Butterflies of the World

Review by Lizzie Guilfoyle

IT NEVER ceases to amaze me that something as beautiful as a butterfly was once a caterpillar. But if ever there was any doubt, Butterflies of the World would dispel any such notion forthwith.

With a text by ethologist, naturalist and author Myriam Baran and photographs from independent photographer Gilles Martin, this beautiful book chronicles the extraordinary lives of these unique creatures.

Nothing is overlooked, so what we have is a comprehensive study of a life form (a lepidoptera) from birth – in this instance, the laying of eggs – to death. In other words, a biology lesson of near epic proportions.

But it’s never boring. For example, the process of metamorphosis which is justifiably accorded a detailed explanation, simply and intriguingly unravels a mystery. Yet in so doing, reaffirms the miracle of life.

As for the images, they are nothing short of stunning and I can only begin to imagine what skill and patience went into obtaining them. But if, like me, caterpillars make your skin crawl, avoid pages 64 to 93 at all costs – page 93 especially. Suffice to say you could easily be forgiven for thinking that here is a creature straight out of a sci-fi horror movie!

Butterflies of the World also explores man’s relationship with these extraordinary creatures; creatures that according to Baran, are either ‘divine’ or ‘demonic’. And for divine, think silk; for demonic, caterpillar invasions.

Not surprisingly, everything taken into consideration, silk has a chapter all to itself.
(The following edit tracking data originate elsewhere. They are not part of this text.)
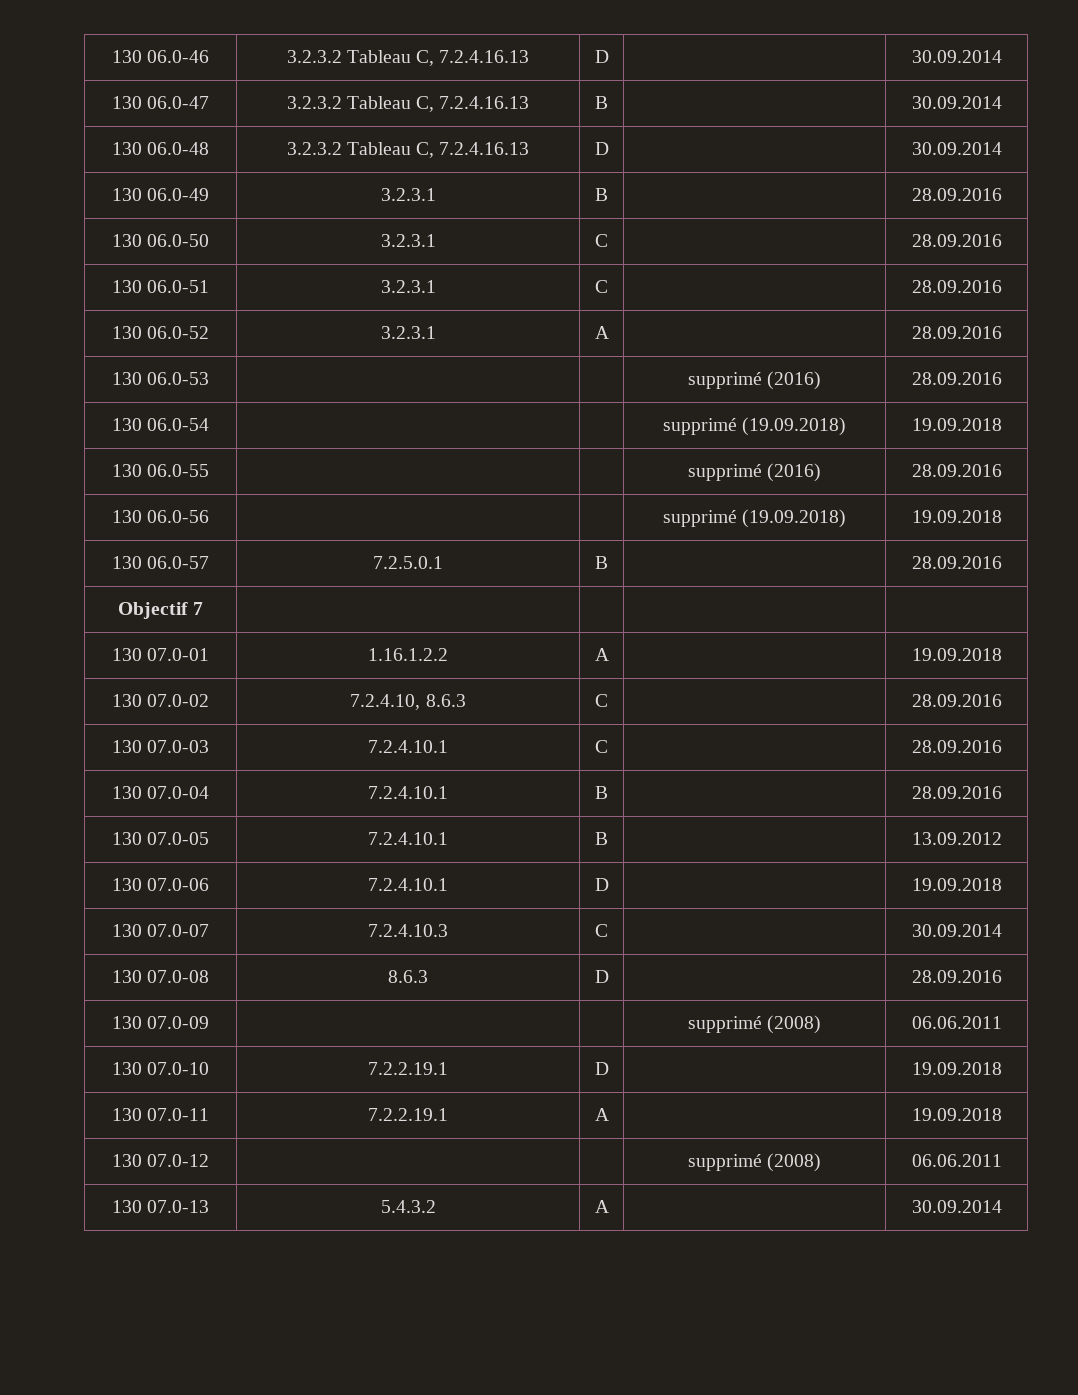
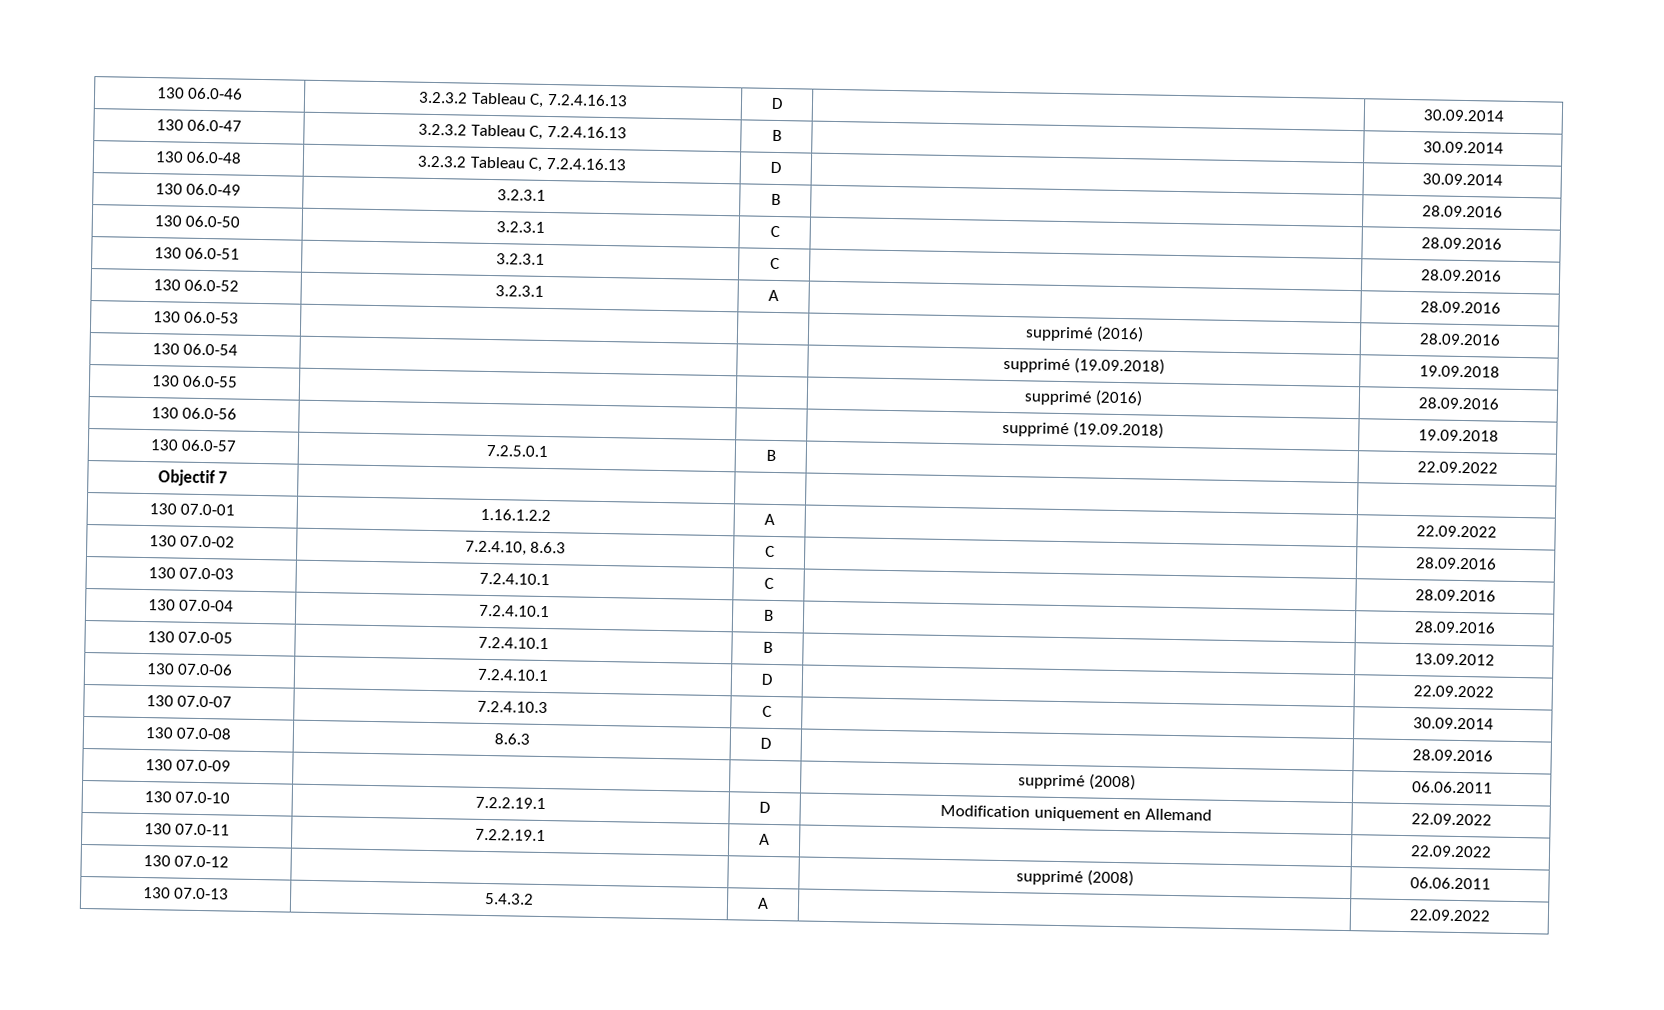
[911,556,1002,569] 28.09.2016 -> [1416,461,1498,474] 22.09.2022
[911,648,1002,661] 19.09.2018 -> [1415,525,1497,538] 22.09.2022
[911,878,1002,891] 19.09.2018 -> [1412,685,1494,698] 22.09.2022
[911,1062,1002,1075] | 19.09.2018 -> [940,804,1212,823] [1410,813,1492,826] Modification uniquement en Allemand | 22.09.2022
[911,1108,1002,1121] 19.09.2018 -> [1409,845,1492,858] 22.09.2022
[911,1200,1002,1213] 30.09.2014 -> [1408,909,1491,922] 22.09.2022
And it’s fascinating.

Did you know, for example, that in just 30 days the silkworm larva multiplies its weight 10,000 times? In human terms, that would mean a baby weighing six and a half pounds at birth would, when fully grown, hit the scales at a whopping 30 tons!

On a more serious note and as is so often the case these days, we are reminded that, despite their beauty, many species of butterfly and moth are endangered – either through loss of habitat or simply because they are considered agricultural pests and, as such, destroyed.

However, Butterflies of the World is, by any standards, a lovely book and will bring lasting pleasure to anyone with an eye for beauty. It may also make us think twice about the hairy little creature intent on demolishing the cabbage patch!